# Work to complete:
Please report, as a bare number, how many lines below include the string "down".

Start of Records for the exercise

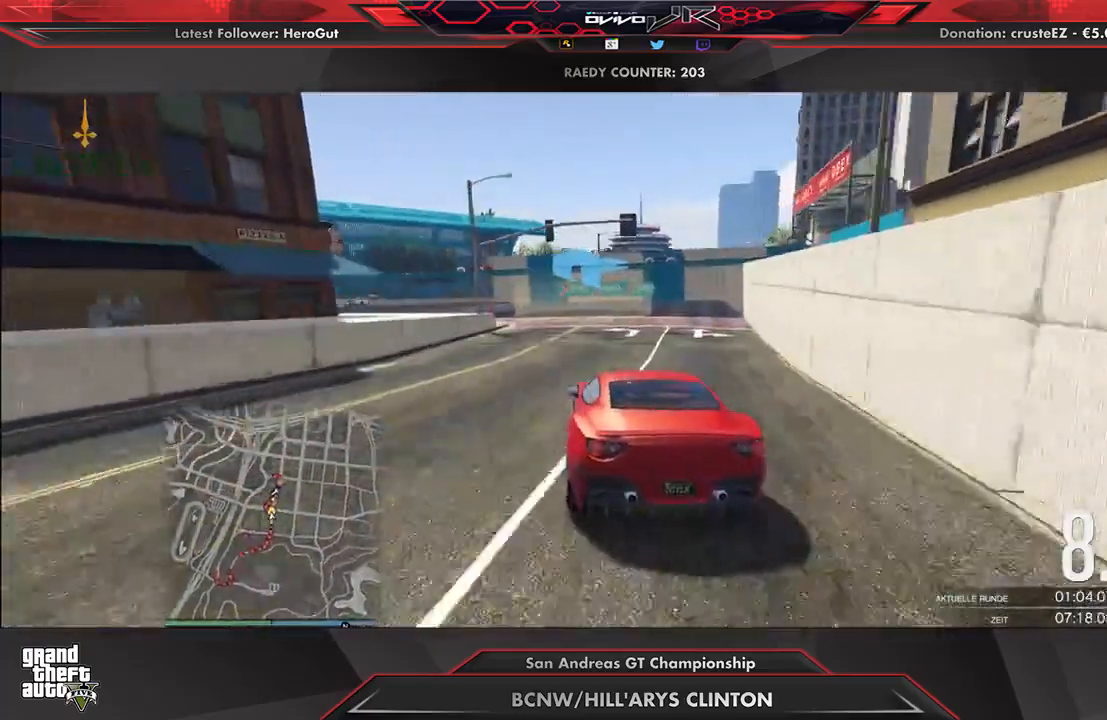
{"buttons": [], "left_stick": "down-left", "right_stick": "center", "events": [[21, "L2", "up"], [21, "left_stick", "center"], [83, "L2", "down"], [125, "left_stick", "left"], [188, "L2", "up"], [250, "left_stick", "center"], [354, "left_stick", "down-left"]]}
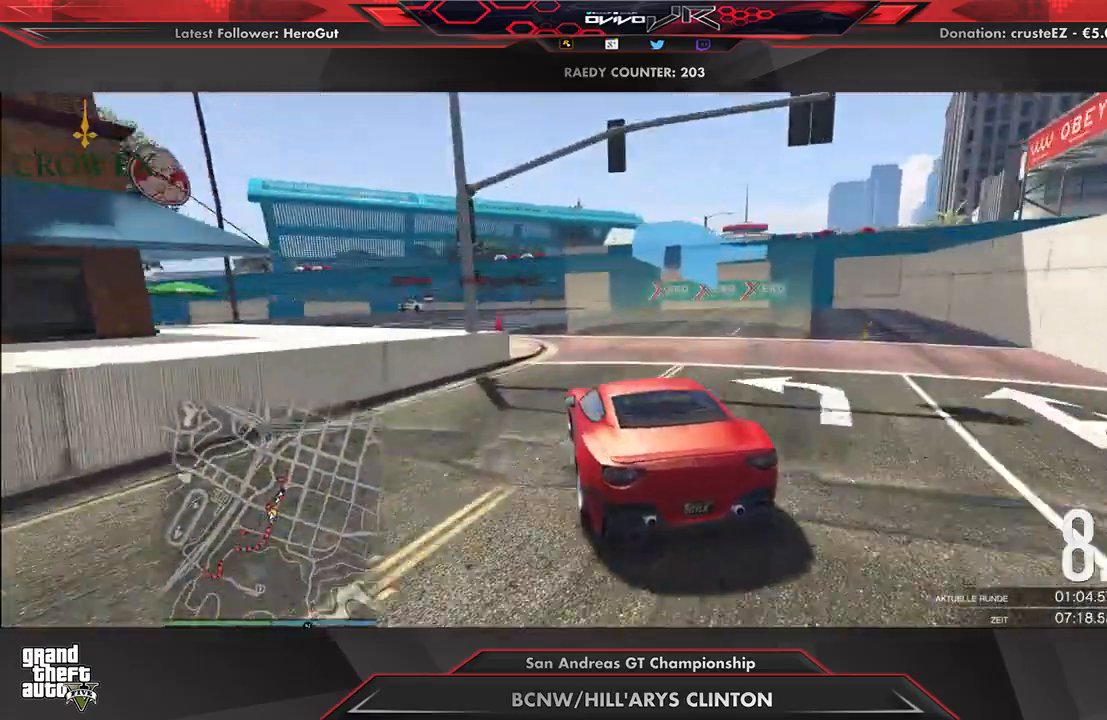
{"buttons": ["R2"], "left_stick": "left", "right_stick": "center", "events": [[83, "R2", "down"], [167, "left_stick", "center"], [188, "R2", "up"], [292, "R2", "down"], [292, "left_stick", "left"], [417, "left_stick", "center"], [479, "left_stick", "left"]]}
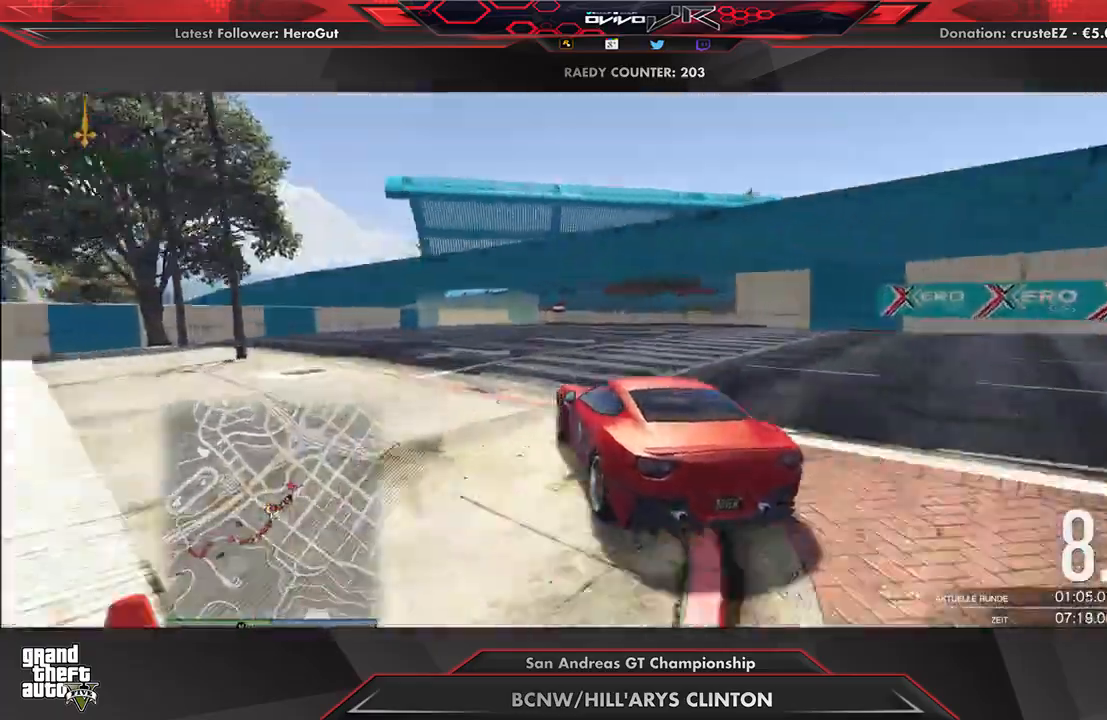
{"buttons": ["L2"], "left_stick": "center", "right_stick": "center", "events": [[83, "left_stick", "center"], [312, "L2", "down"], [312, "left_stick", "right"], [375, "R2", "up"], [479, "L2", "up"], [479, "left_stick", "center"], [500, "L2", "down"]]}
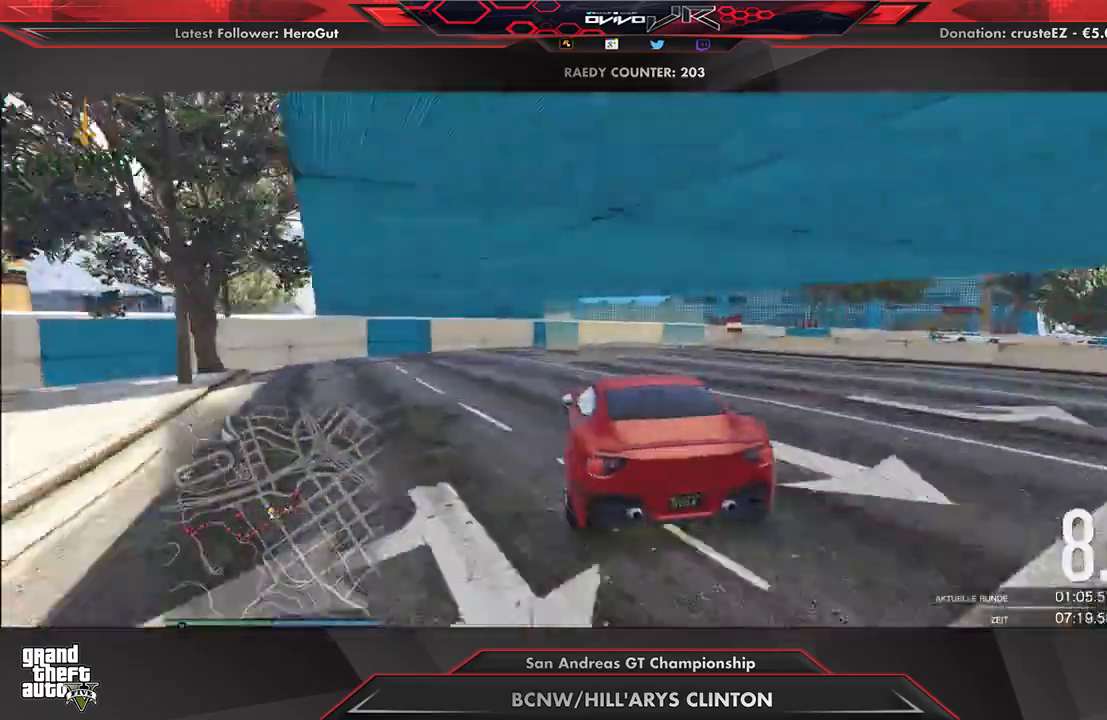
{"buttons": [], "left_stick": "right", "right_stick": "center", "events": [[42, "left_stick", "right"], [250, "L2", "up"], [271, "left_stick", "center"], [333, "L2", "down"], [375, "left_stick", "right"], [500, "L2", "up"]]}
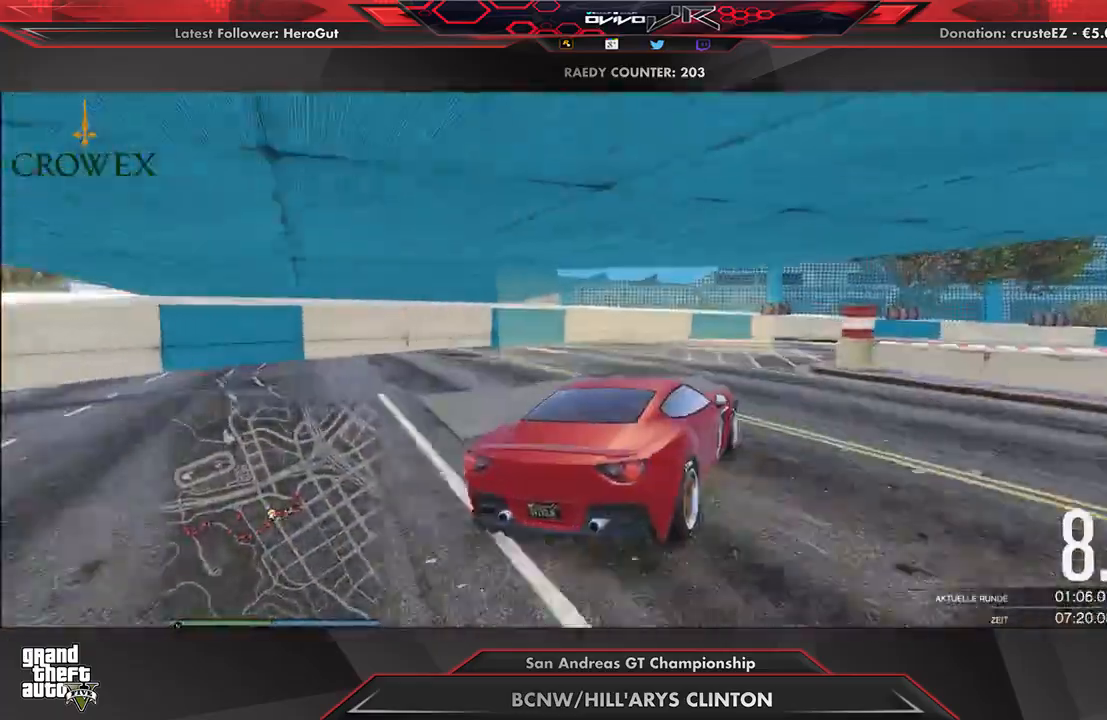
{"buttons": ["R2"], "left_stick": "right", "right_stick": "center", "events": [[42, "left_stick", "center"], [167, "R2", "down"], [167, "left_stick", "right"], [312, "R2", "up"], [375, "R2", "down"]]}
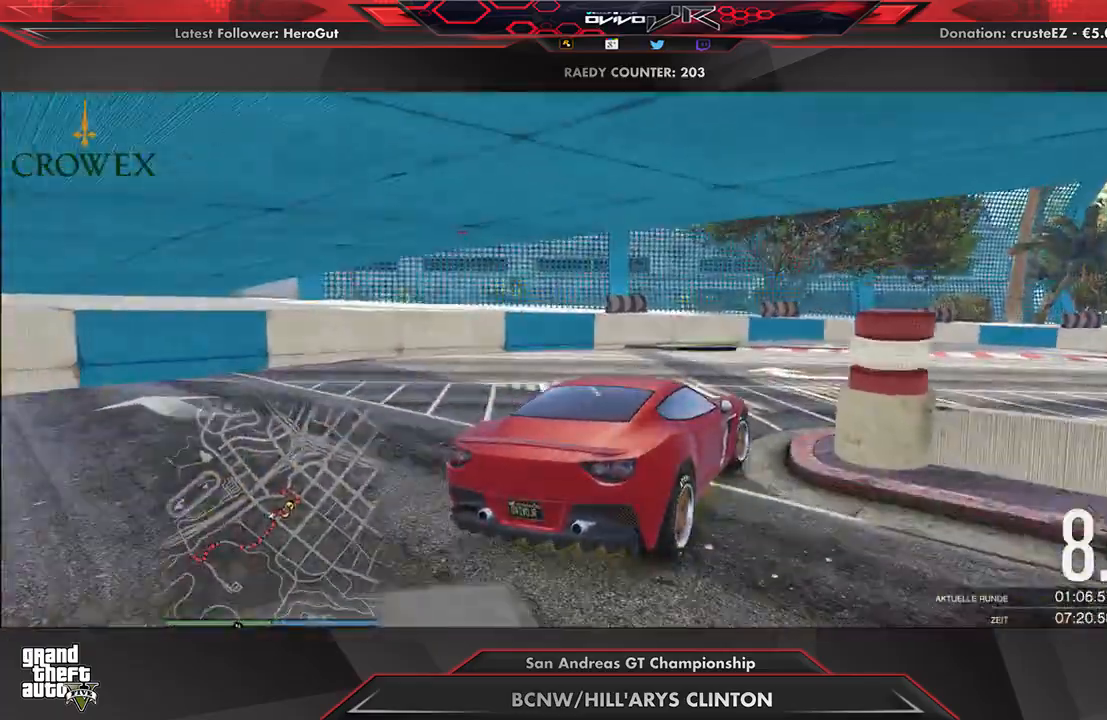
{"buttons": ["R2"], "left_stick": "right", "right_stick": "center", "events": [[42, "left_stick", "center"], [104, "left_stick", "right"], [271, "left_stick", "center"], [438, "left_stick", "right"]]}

End of Records for the exercise

# Exercise output:
5